Wednesday 1 July 2015

Bonne Fete

I was born in an English speaking country to English speaking parents and grew up in schools that taught the lessons in English. For the most part, my friends are English speakers. I would like to have more friends that are multi lingual, but if I did there would undoubtedly be a language barrier because I only speak English.

God knows that the Ontario school system did their best to teach me to speak the other official language of our country. Unfortunately, either because of a lack of intelligence or interest, I only managed to learn the very basics of French. I can say “Open the door, Open the window, Shut the door and shut the window.” I can say “My name is…” and I know that “rue” means street and “avenue” means avenue. I think this is where my problems learning French started, it seems that Mr. Webster stole words freely from other languages and used them sometimes like the foreign languages did and sometimes not.
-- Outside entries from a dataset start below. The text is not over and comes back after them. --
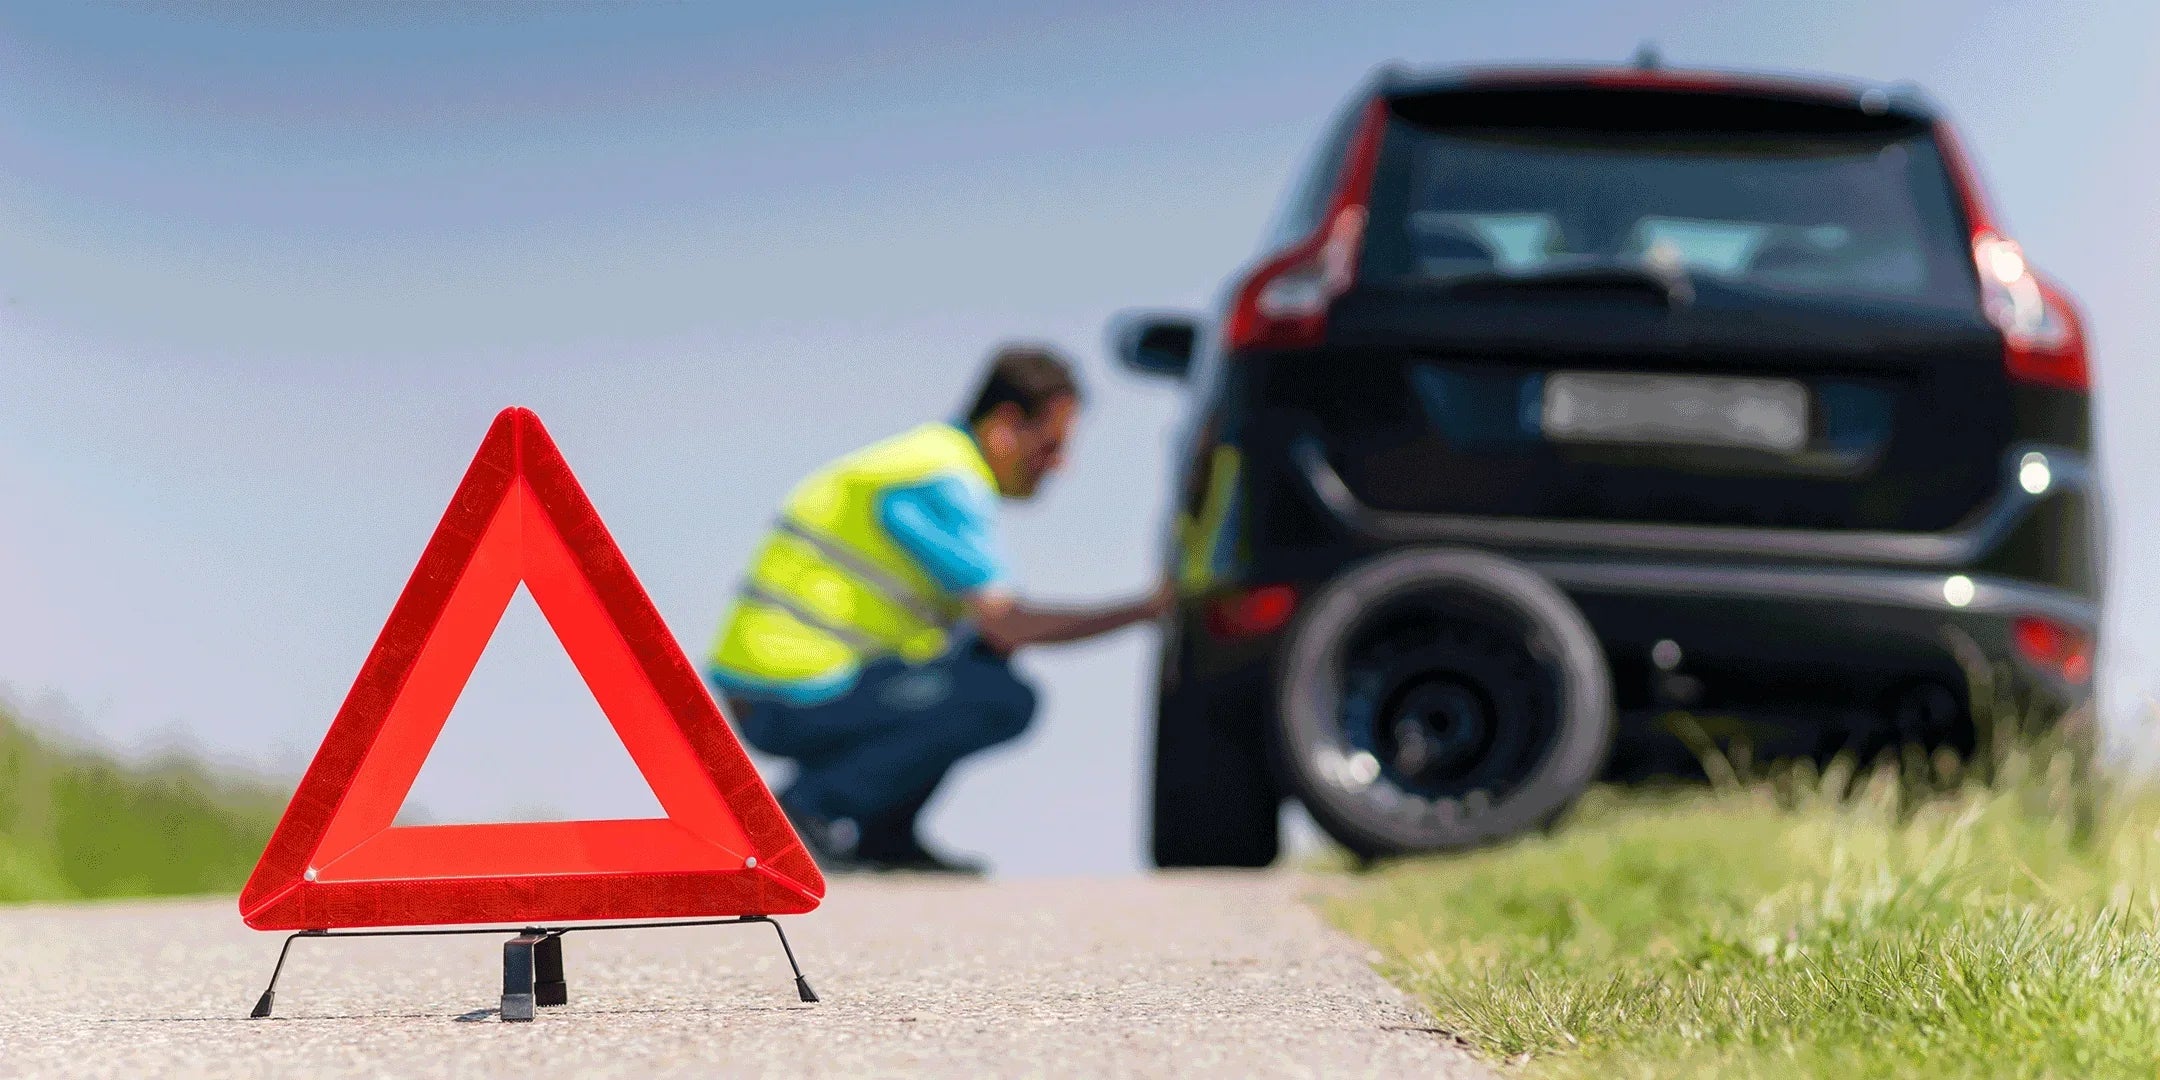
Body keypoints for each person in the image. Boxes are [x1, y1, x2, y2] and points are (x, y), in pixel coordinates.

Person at [706, 344, 1172, 875]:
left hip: (793, 685)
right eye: (1050, 446)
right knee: (997, 696)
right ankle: (806, 811)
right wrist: (1149, 608)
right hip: (788, 694)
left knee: (980, 665)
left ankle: (884, 834)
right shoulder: (939, 481)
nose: (1060, 467)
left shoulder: (928, 460)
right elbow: (1008, 624)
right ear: (1005, 426)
I could never understand how a boot could be male or female. I understand that boots can be for males or females, but to me, boots are pretty much sexless. I don’t know where people with shoe fetishes fall in this discussion, but boots are just boots!
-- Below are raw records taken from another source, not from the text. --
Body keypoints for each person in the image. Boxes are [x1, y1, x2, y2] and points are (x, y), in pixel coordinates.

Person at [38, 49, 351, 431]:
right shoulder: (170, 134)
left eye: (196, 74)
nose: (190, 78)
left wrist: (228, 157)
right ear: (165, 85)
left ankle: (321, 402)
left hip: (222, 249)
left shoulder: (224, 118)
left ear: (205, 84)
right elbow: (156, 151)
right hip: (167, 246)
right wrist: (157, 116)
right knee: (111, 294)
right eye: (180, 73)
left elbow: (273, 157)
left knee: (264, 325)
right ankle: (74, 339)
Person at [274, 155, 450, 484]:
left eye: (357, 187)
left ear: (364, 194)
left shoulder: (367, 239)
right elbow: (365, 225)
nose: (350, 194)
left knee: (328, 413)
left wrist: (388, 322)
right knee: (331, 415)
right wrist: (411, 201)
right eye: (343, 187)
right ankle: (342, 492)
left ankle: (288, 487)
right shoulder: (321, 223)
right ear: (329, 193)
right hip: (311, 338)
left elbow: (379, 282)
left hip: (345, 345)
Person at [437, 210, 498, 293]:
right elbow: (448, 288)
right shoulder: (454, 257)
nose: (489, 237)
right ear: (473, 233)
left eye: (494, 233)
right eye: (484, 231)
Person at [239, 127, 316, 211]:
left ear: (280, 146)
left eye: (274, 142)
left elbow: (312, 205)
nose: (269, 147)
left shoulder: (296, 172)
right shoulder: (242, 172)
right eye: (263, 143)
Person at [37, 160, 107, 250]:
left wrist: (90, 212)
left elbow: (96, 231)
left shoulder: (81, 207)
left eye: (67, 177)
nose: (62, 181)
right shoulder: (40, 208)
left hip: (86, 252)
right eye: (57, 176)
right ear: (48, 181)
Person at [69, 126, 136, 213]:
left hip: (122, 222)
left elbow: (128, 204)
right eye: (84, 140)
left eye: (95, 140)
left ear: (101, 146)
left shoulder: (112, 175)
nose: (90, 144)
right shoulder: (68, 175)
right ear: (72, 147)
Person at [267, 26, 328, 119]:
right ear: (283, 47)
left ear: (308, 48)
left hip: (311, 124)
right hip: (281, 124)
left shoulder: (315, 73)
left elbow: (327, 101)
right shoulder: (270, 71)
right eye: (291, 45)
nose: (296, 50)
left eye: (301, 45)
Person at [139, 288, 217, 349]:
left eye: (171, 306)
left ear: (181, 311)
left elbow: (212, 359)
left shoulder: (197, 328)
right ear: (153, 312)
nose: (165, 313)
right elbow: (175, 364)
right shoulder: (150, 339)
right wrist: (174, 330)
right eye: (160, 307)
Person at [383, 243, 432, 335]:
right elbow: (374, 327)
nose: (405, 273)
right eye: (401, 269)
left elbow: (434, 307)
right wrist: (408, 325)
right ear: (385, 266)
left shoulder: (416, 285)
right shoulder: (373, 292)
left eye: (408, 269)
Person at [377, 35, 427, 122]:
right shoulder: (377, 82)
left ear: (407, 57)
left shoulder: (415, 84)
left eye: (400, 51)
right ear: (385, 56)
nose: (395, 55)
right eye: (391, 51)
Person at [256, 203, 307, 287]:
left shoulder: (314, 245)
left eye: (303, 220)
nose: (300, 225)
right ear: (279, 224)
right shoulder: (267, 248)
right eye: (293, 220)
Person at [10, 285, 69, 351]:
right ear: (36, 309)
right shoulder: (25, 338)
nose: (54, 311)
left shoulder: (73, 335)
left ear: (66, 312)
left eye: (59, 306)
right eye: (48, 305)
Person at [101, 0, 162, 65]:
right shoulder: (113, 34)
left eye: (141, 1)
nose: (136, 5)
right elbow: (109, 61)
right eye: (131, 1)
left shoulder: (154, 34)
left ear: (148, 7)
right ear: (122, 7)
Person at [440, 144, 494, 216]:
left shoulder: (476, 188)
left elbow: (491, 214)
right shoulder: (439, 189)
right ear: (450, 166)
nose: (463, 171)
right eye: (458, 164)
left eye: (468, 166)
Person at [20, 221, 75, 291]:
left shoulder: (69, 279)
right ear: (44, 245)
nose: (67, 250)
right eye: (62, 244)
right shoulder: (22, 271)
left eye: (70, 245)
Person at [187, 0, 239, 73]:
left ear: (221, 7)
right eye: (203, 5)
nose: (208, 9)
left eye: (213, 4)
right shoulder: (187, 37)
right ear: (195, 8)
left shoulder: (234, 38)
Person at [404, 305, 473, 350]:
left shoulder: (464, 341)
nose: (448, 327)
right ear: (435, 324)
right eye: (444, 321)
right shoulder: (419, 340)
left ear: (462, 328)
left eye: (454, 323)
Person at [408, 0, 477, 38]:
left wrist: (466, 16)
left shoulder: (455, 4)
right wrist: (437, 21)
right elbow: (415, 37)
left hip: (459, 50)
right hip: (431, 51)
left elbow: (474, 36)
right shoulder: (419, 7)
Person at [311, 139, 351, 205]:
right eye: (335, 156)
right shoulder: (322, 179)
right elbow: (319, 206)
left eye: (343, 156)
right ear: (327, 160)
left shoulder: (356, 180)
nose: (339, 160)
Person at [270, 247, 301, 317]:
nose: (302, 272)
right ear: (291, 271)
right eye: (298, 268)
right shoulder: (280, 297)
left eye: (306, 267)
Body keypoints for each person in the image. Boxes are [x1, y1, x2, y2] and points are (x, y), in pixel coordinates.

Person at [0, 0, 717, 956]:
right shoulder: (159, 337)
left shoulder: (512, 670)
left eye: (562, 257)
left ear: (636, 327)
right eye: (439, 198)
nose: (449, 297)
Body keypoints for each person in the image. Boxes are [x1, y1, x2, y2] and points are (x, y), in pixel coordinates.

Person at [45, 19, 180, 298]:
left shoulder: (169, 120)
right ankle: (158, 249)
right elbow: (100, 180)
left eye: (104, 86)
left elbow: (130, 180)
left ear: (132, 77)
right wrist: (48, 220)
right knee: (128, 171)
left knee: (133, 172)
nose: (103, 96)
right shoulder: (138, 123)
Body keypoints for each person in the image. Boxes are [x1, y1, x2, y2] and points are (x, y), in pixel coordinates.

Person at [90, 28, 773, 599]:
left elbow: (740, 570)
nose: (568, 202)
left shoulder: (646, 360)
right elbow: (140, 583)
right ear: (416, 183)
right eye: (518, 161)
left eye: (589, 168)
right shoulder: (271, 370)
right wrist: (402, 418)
Sometimes verbs change depending on the sentence that they are used in. Who does that? Yes, the English language does it too, but I know English and I don’t know French. I suspect that if I were suddenly to be thrust into an all Franco speaking country I would manage to get by. Sure they would assume I was retarded at first when I walked into a restaurant and told them with a smile to “open the door, close the door, open the window and close the window…my name is Ken!” People are generally kind to the mentally challenged.
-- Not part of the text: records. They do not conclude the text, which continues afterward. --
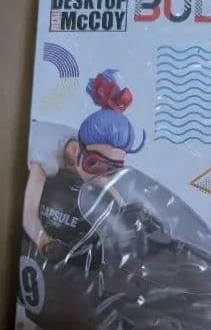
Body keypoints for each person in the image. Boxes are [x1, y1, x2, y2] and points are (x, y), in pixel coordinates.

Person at [23, 69, 145, 255]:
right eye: (94, 163)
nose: (103, 174)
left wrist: (124, 206)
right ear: (74, 151)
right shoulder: (44, 158)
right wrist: (45, 243)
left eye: (113, 167)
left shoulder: (83, 145)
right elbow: (28, 214)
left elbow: (102, 179)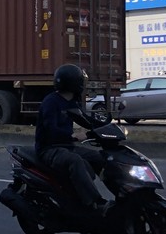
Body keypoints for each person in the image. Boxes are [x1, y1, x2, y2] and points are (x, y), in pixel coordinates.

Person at [35, 64, 112, 216]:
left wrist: (105, 126)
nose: (83, 84)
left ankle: (120, 193)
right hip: (49, 149)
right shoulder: (51, 102)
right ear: (72, 82)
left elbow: (84, 119)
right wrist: (73, 136)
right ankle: (93, 203)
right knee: (76, 161)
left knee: (99, 157)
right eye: (81, 80)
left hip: (66, 146)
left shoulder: (71, 101)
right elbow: (51, 129)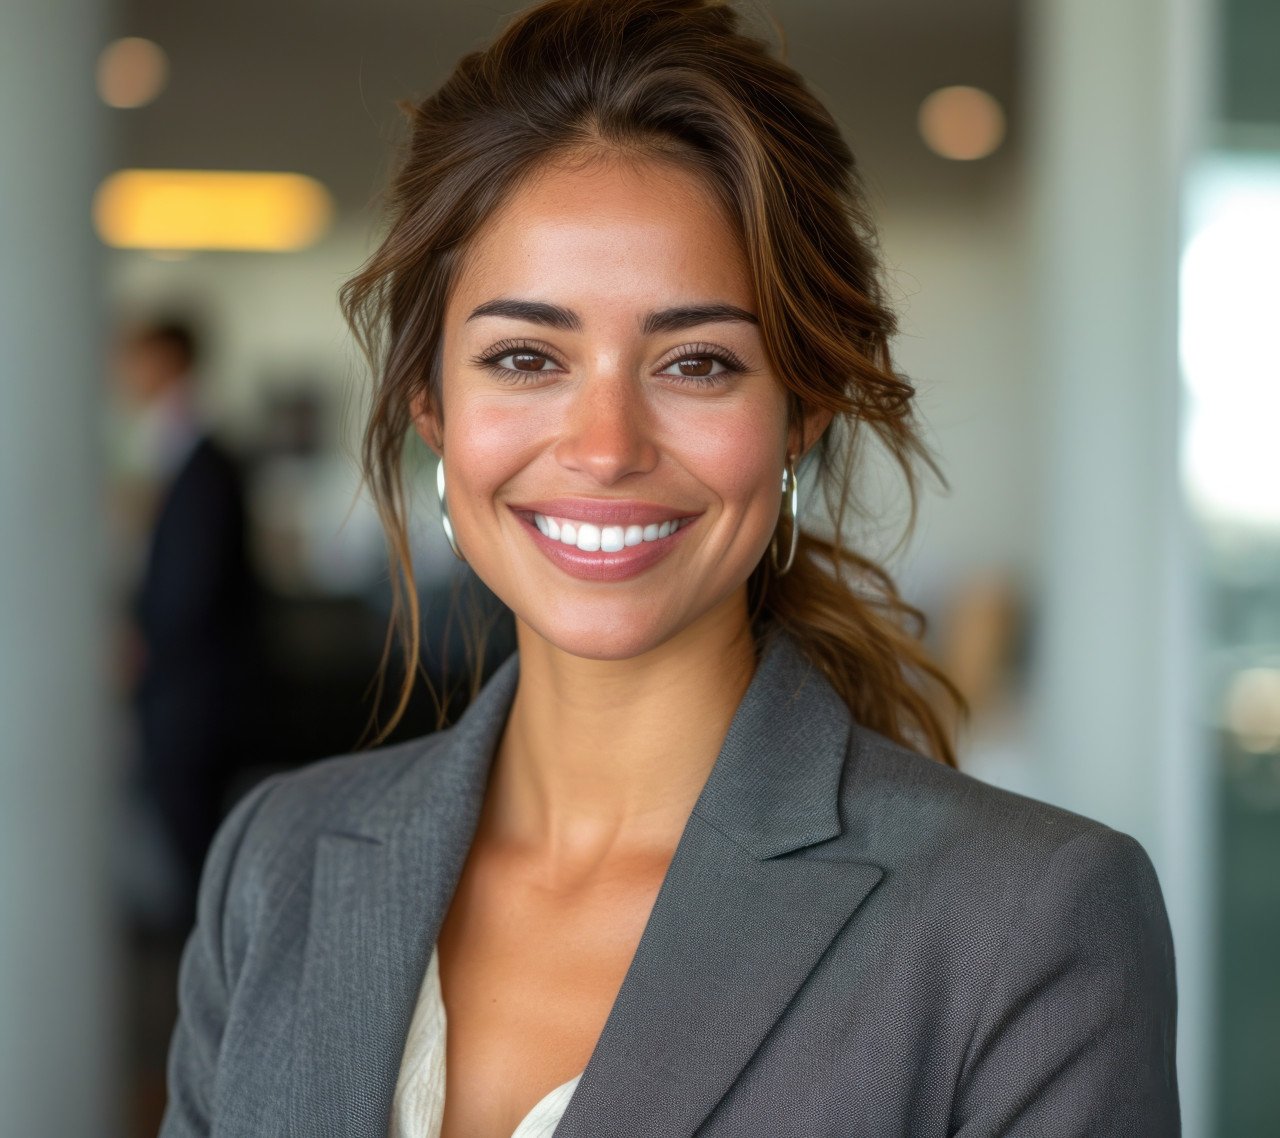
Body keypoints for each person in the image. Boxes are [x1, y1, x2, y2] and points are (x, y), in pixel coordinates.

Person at [161, 1, 1180, 1134]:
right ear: (429, 411)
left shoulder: (1025, 923)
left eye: (696, 362)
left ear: (799, 414)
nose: (605, 447)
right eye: (523, 357)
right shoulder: (277, 865)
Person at [116, 320, 258, 927]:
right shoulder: (174, 453)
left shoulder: (202, 460)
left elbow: (189, 588)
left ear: (168, 360)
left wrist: (140, 644)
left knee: (197, 857)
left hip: (194, 698)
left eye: (135, 359)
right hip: (189, 693)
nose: (124, 375)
I am like a lot of English speakers, assuming that where ever I go in the world someone will be able to speak my language. More often than not, I am right. I do try to learn a few key phrases when I travel, but when I try to use them I will generally stop when I see the pained expression on their face. I’ve found that if I point to a pork chop and then to my open mouth they get the idea that I am hungry. They might assume I think I’m a pig, but I don’t think so, pigs don’t have wallets filled with money.

This coming Friday and for the ten days following we are hosting the Calgary Stampede, the greatest outdoor show on earth. That might be exaggeration, but a lot of people will be there, including those people from other countries that don’t speak English as a first language. We welcome everyone. You should come; the Canadian dollar is at a low point so basically all of Canada is 20% off. Such a good deal!

If you happen to go to one of the pancake breakfasts, just point at the pancakes and then at your open mouth, we will understand. We might even open and close the doors for you.

Oh yeah, today is Canada’s 148th birthday.